[Start of Attachment]

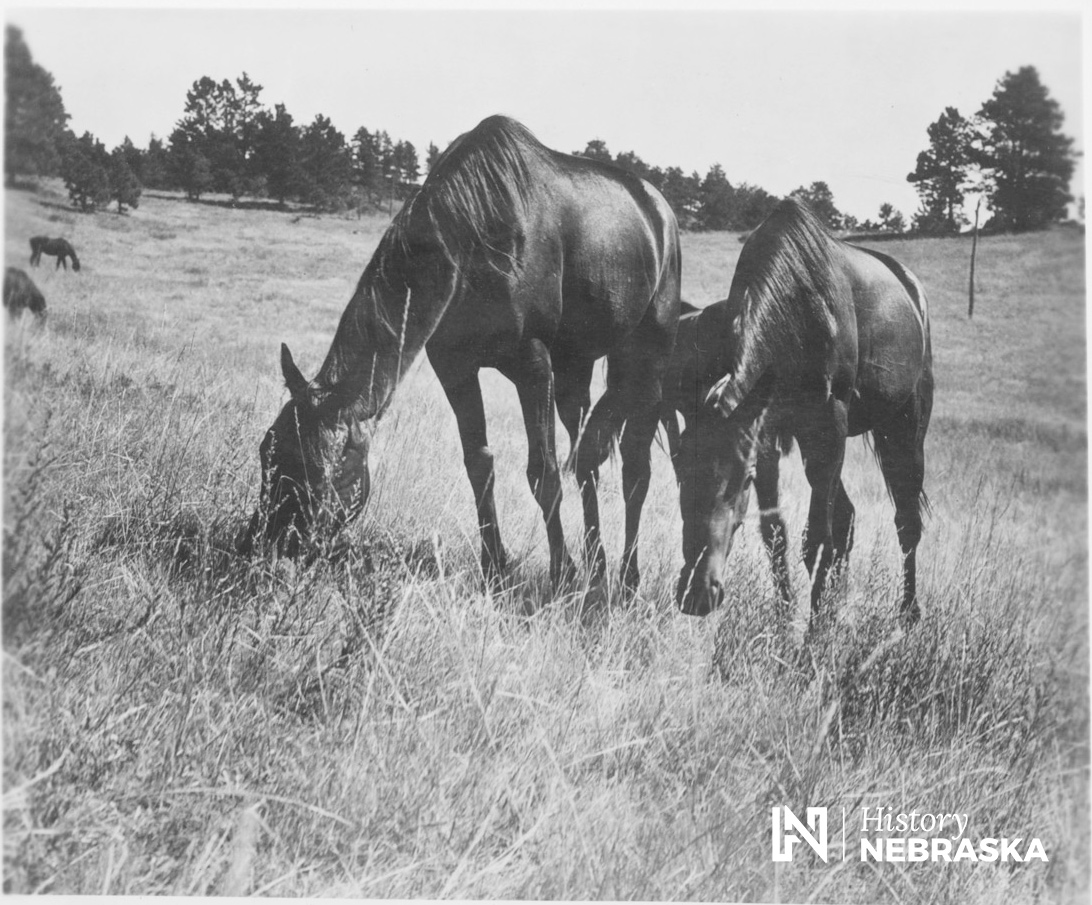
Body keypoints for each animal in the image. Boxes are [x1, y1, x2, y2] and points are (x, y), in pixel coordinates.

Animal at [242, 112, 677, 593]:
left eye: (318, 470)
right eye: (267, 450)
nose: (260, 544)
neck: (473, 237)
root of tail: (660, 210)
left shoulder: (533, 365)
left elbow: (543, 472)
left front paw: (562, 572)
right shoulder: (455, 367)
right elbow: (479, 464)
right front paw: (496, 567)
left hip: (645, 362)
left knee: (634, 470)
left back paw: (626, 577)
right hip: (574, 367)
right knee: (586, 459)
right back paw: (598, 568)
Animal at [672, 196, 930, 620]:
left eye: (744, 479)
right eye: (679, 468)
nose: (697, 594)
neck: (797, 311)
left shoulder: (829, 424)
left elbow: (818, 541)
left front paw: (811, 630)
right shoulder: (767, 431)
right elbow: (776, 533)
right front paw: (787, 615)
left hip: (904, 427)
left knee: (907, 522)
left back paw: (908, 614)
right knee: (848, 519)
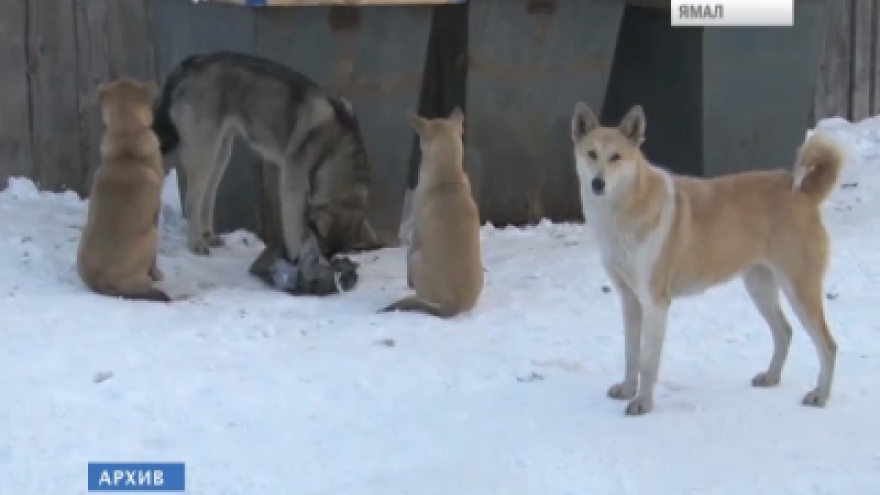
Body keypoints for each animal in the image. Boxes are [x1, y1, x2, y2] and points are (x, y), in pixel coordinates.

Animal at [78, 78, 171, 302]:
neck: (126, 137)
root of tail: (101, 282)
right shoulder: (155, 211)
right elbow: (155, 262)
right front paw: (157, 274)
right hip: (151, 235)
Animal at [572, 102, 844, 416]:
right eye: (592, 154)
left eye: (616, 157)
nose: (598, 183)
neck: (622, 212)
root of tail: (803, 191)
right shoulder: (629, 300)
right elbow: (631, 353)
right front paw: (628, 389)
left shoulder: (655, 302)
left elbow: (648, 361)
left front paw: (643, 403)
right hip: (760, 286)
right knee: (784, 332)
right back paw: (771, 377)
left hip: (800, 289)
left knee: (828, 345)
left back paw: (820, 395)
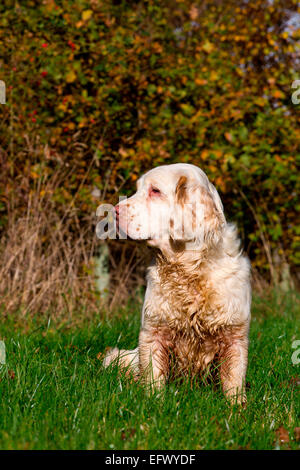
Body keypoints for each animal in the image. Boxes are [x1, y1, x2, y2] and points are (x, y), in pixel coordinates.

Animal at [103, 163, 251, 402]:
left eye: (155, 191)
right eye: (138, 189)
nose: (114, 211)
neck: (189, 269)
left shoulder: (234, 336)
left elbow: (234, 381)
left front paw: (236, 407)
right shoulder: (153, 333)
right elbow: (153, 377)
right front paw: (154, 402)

[End of Attachment]
[Start of Attachment]

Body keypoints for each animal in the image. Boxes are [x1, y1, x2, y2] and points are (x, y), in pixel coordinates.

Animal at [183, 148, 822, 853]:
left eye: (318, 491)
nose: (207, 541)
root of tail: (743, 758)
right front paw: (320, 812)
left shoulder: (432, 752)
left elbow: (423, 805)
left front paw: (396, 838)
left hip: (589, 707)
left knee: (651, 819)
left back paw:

[End of Attachment]

§ **Assigned task**: In the listing above, transcribe exactly everything from the line containing "left front paw: (236, 407)" down to the line containing "right front paw: (154, 402)", including both and nothing more.

§ **Answer**:
left front paw: (236, 407)
right shoulder: (153, 333)
right elbow: (153, 377)
right front paw: (154, 402)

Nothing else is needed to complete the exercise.